Utility Functions#
This module provides general utility functions for handling PyTorch model parameters and other common tasks in second-order computations.
Flatten Parameters#
- torch_secorder.core.utils.flatten_params(params: Iterable[Tensor]) Tensor[source]#
Flattens a list of parameter tensors into a single concatenated tensor.
- Parameters:
params – An iterable of PyTorch parameter tensors.
- Returns:
A single 1D tensor containing all flattened parameters.
Example:#
import torch
from torch_secorder.core.utils import flatten_params
param1 = torch.randn(2, 3)
param2 = torch.randn(5)
params = [param1, param2]
flat_params = flatten_params(params)
print(f"Flattened parameters shape: {flat_params.shape}")
Unflatten Parameters#
- torch_secorder.core.utils.unflatten_params(flat_params: Tensor, param_shapes: List[Size]) List[Tensor][source]#
Unflattens a single tensor of parameters back into a list of tensors with original shapes.
- Parameters:
flat_params – A 1D tensor containing all flattened parameters.
param_shapes – A list of torch.Size objects, representing the original shapes of the parameters.
- Returns:
A list of PyTorch tensors with their original shapes.
Example:#
import torch
from torch_secorder.core.utils import unflatten_params, get_param_shapes
param1 = torch.randn(2, 3)
param2 = torch.randn(5)
params = [param1, param2]
flat_params = flatten_params(params)

> What you need to do
- a) In the utility functions page:
(i) What does flatten_params return?
(ii) What does the param_shapes argument of unflatten_params represent?
(iii) Which two functions does the unflatten example import from torch_secorder.core.utils?
- b) Carry the utility functions page forward from its last line, starting with the next step of the unflatten example.

> Provided material
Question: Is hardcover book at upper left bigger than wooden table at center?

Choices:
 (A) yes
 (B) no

> Results
- a)
(i) A single 1D tensor containing all flattened parameters.
(ii) A list of torch.Size objects representing the original shapes of the parameters.
(iii) unflatten_params and get_param_shapes.

- b)
param_shapes = get_param_shapes(params)
unflat_params = unflatten_params(flat_params, param_shapes)
print(f"Unflattened param1 shape: {unflat_params[0].shape}")
print(f"Unflattened param2 shape: {unflat_params[1].shape}")
Get Parameter Shapes#
- torch_secorder.core.utils.get_param_shapes(params: Iterable[Tensor]) List[Size][source]#
Retrieves the shapes of an iterable of parameter tensors.
- Parameters:
params – An iterable of PyTorch parameter tensors.
- Returns:
A list of torch.Size objects, each representing the shape of a parameter.
Example:#
import torch
from torch_secorder.core.utils import get_param_shapes
param1 = torch.randn(2, 3)
param2 = torch.randn(5)
params = [param1, param2]
shapes = get_param_shapes(params)
print(f"Parameter shapes: {shapes}")
Get Parameters by Module Type#
- torch_secorder.core.utils.get_params_by_module_type(model: Module, module_type: type | List[type] | Tuple[type, ...]) Dict[str, List[Tensor]][source]#
Extracts parameters belonging to specific module types.
- Parameters:
model – The PyTorch model to inspect.
module_type – The type(s) of torch.nn.Module to filter parameters by. Can be a single type (e.g., torch.nn.Linear) or a list/tuple of types.
- Returns:
Dictionary mapping module names to lists of their parameter tensors.
Example:#
import torch.nn as nn
from torch_secorder.core.utils import get_params_by_module_type
class MyModel(nn.Module):
def __init__(self):
super().__init__()
self.linear1 = nn.Linear(10, 5)
self.relu = nn.ReLU()
self.linear2 = nn.Linear(5, 1)
self.conv_layer = nn.Conv2d(3, 16, 3) # Add a conv layer for multi-type example
def forward(self, x):
return self.linear2(self.relu(self.linear1(x)))
model = MyModel()
# Get parameters from Linear layers
linear_params_dict = get_params_by_module_type(model, nn.Linear)
print(f"Parameters from Linear layers (dict keys): {list(linear_params_dict.keys())}")
# Example of accessing and printing shapes
for name, params_list in linear_params_dict.items():
print(f" {name}: {[p.shape for p in params_list]}")
# Get parameters from both Linear and Conv2d layers
linear_and_conv_params_dict = get_params_by_module_type(model, [nn.Linear, nn.Conv2d])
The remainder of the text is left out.